Inside, Outside, page 73
The author was awarded the Pulitzer Prize for The Caine Mutiny and numerous academic honors, including a degree from the Hebrew University in Jerusalem. In January 2001, the University of California, San Diego established the Herman Wouk Chair of Modern Jewish Studies.
In 1995, Herman Wouk’s 80th birthday was celebrated by a symposium at the Library of Congress, attended by what the Washington Post described as “a high-powered tribe of historians, novelists, publishers, and critics,” who came to honor “the reclusive dean of American historical novelists.” The occasion was also marked by the author’s formal presentation to the Library of the papers and manuscripts of The Winds of War and War and Remembrance.
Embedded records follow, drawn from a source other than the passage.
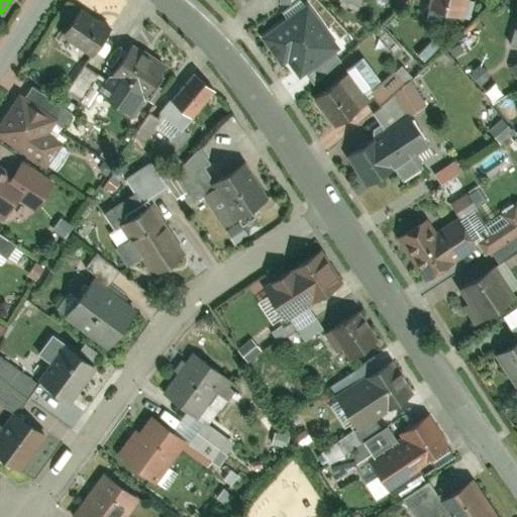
[(285,55),(300,76),(345,43),(313,0),(263,37),(279,60),(285,55)]
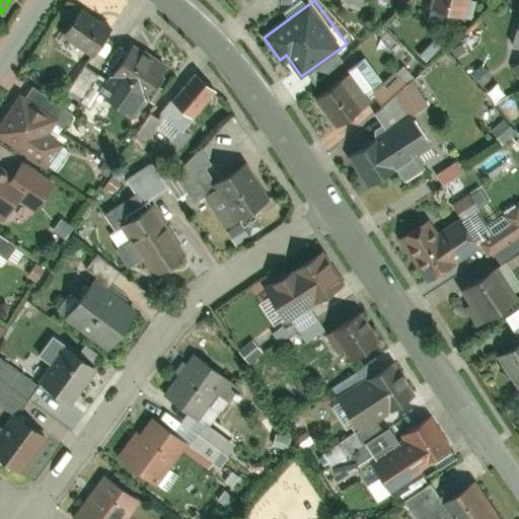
[(470,0),(431,0),(430,7),(465,18),(470,0)]
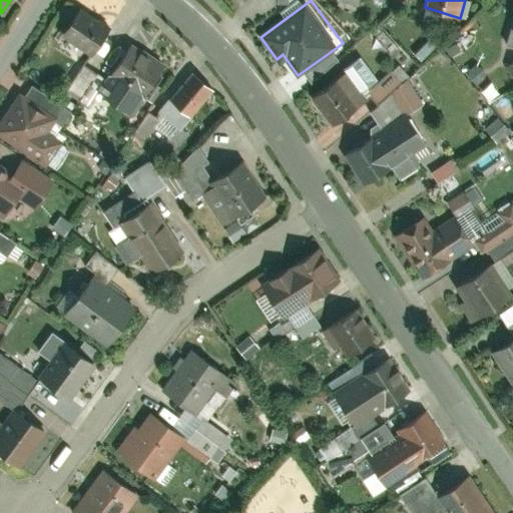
[(111,30),(82,10),(64,37),(93,56),(111,30)]
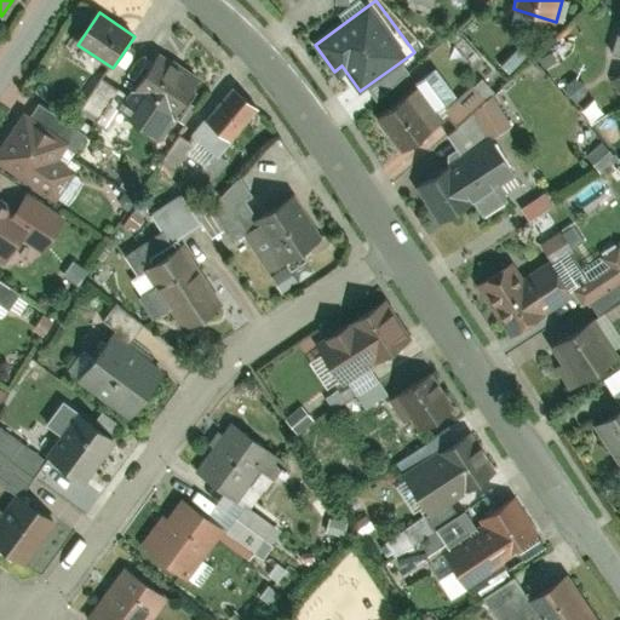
[(119,112),(160,139),(202,75),(161,49),(119,112)]
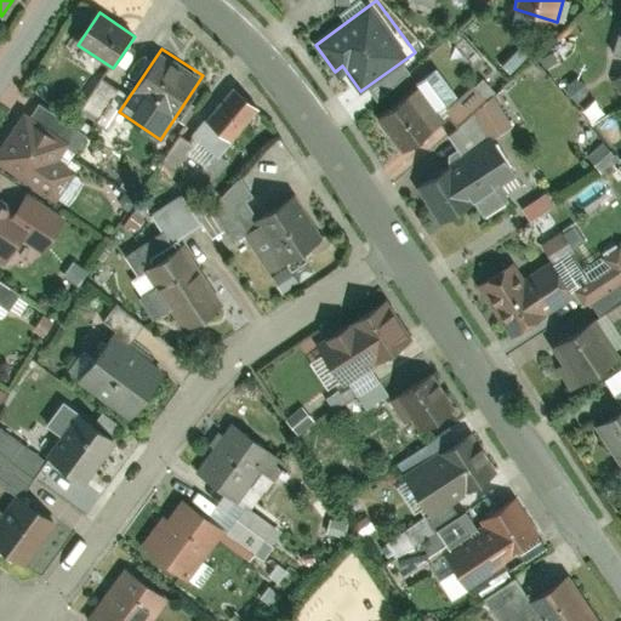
[(261,108),(234,84),(205,117),(232,141),(261,108)]
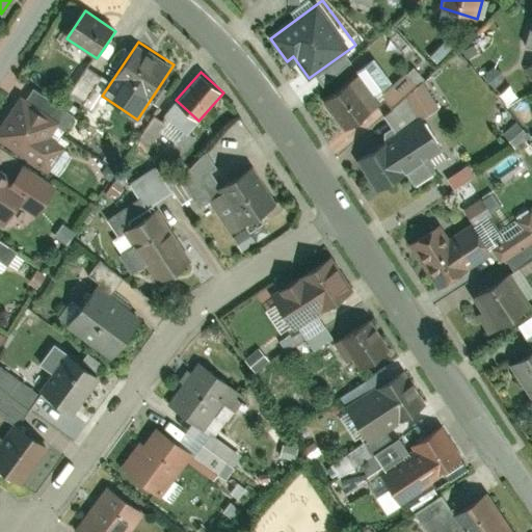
[(323,101),(344,130),(379,104),(358,75),(323,101)]
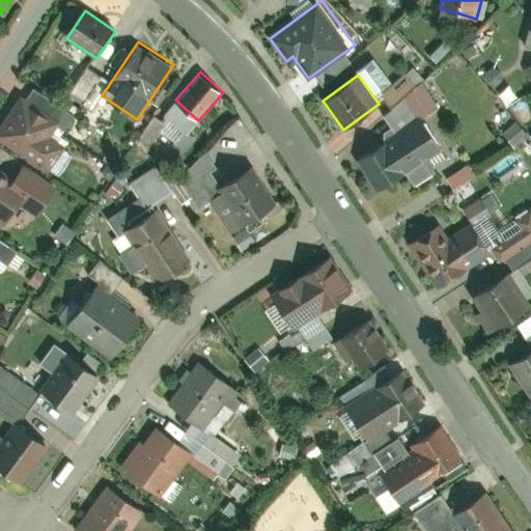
[(20,98),(0,127),(0,142),(48,174),(65,148),(44,134),(52,119),(20,98)]
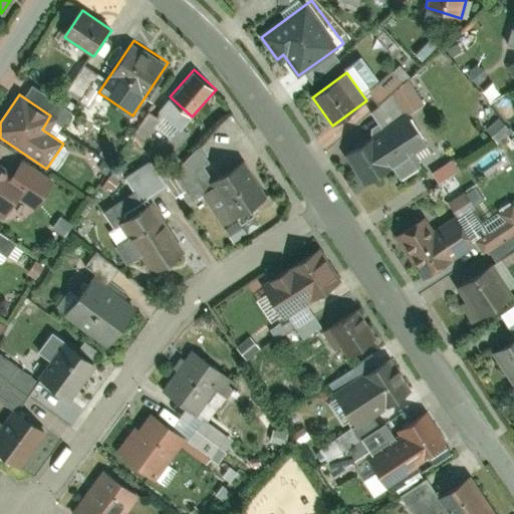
[(436,159),(407,113),(344,153),(366,187),(407,161),(415,172),(436,159)]
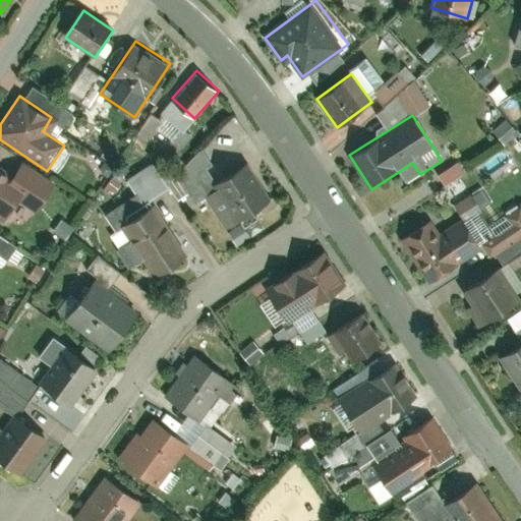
[(457,161),(440,175),(447,184),(464,171),(457,161)]
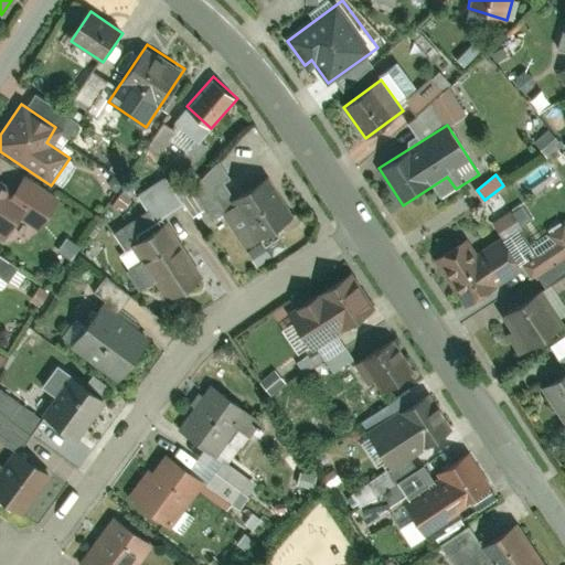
[(222,215),(243,247),(291,215),(266,177),(232,199),(236,205),(222,215)]
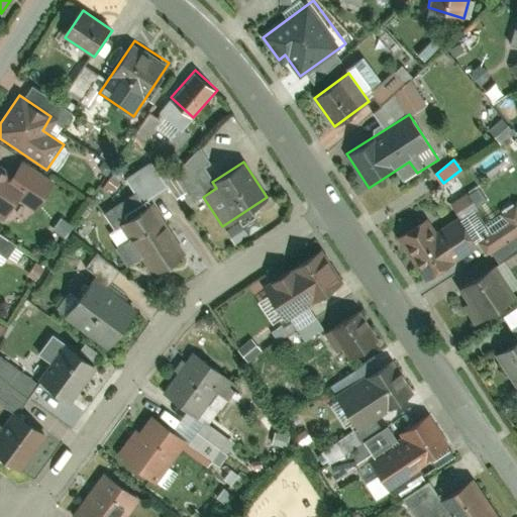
[(0,216),(5,220),(25,189),(0,172),(0,216)]
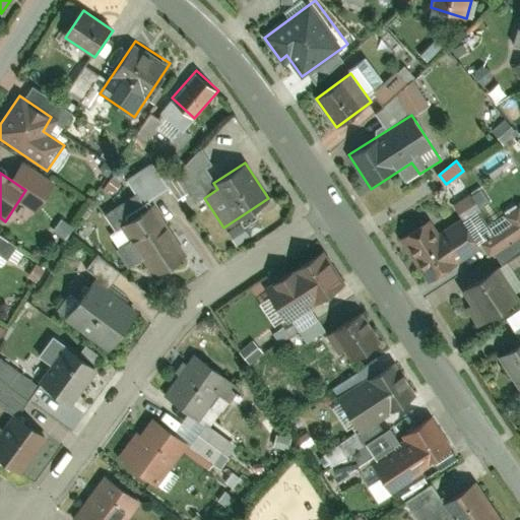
[(122,225),(153,276),(188,255),(156,204),(122,225)]
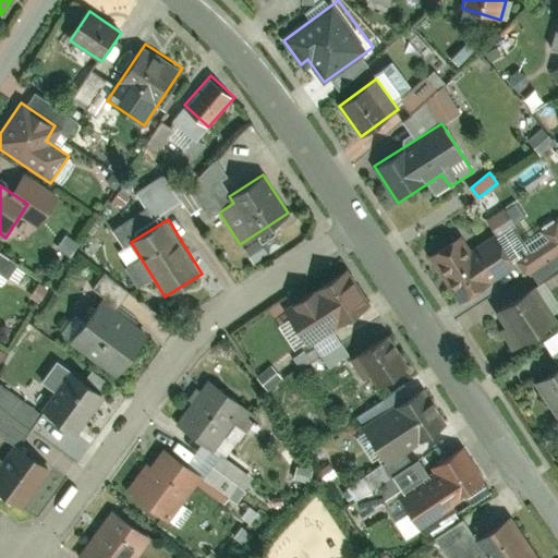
[(460,235),(428,256),(460,304),(517,268),(495,234),(470,251),(460,235)]
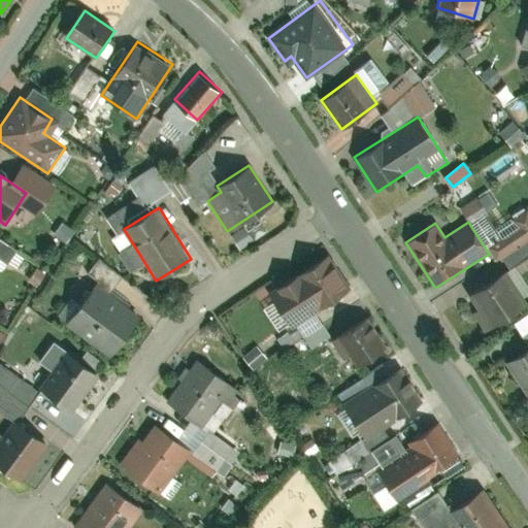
[(318,258),(268,295),(295,332),(345,295),(318,258)]
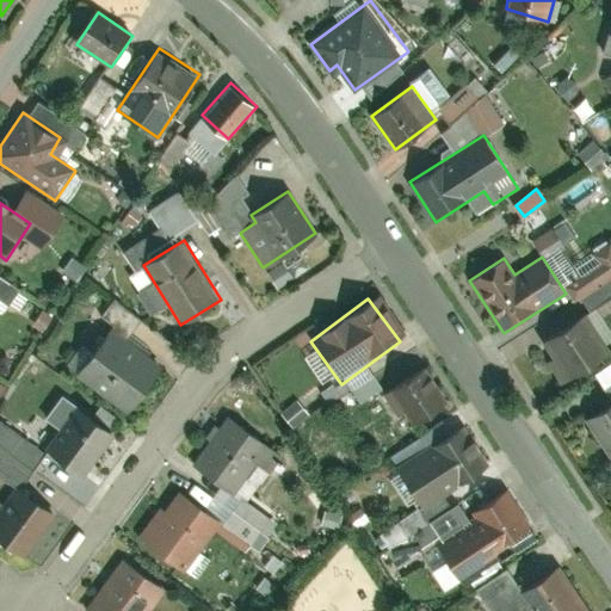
[(610,351),(585,312),(547,337),(557,352),(548,358),(563,382),(610,351)]
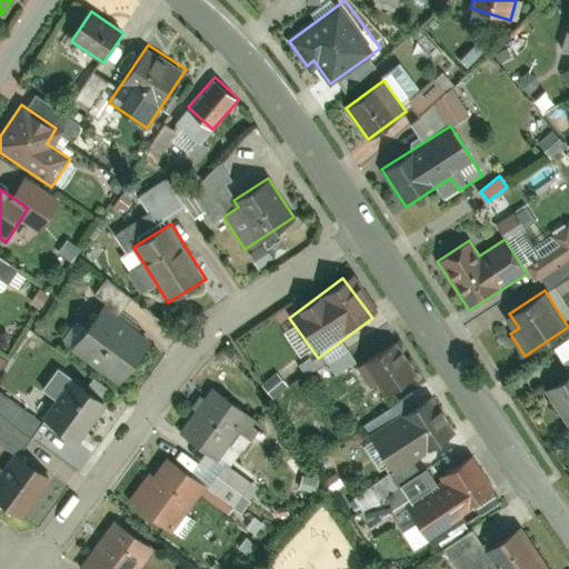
[(72,350),(119,383),(150,339),(103,306),(72,350)]
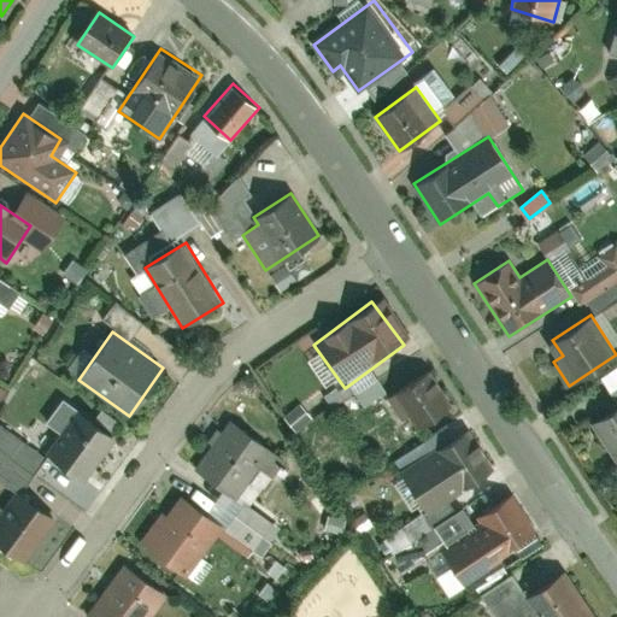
[(430,370),(392,397),(415,430),(453,404),(430,370)]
In 2008, he was given the first Library of Congress Lifetime Achievement Award for the Writing of Fiction.
The author is an unusually private person, living a disciplined, secluded existence in Palm Springs, California. Writing, scholarship (his avocation is Judaic studies), and the companionship of a close family and a few intimate friends make up the productive life pattern that has made him a world-famous writer. Mr. Wouk has two sons, Nathaniel and Joseph.
Full-length critical studies of the author’s work include Herman Wouk: The Novelist as Social Historian, by Professor Arnold C. Beichman (Transaction Press of Rutgers University, 1984) and Herman Wouk, by Laurence W. Mazzeno (Twayne Publishers, 1994). A recent publication of the Library of Congress is The Historical Novel: A Celebration of the Achievements of Herman Wouk (1999).
August 2014
Endnote
1 The Aramaic, for the curious: statutory idiot, “shayteh d’ooreissa”; common-law idiot, “shayteh d’rabonan.”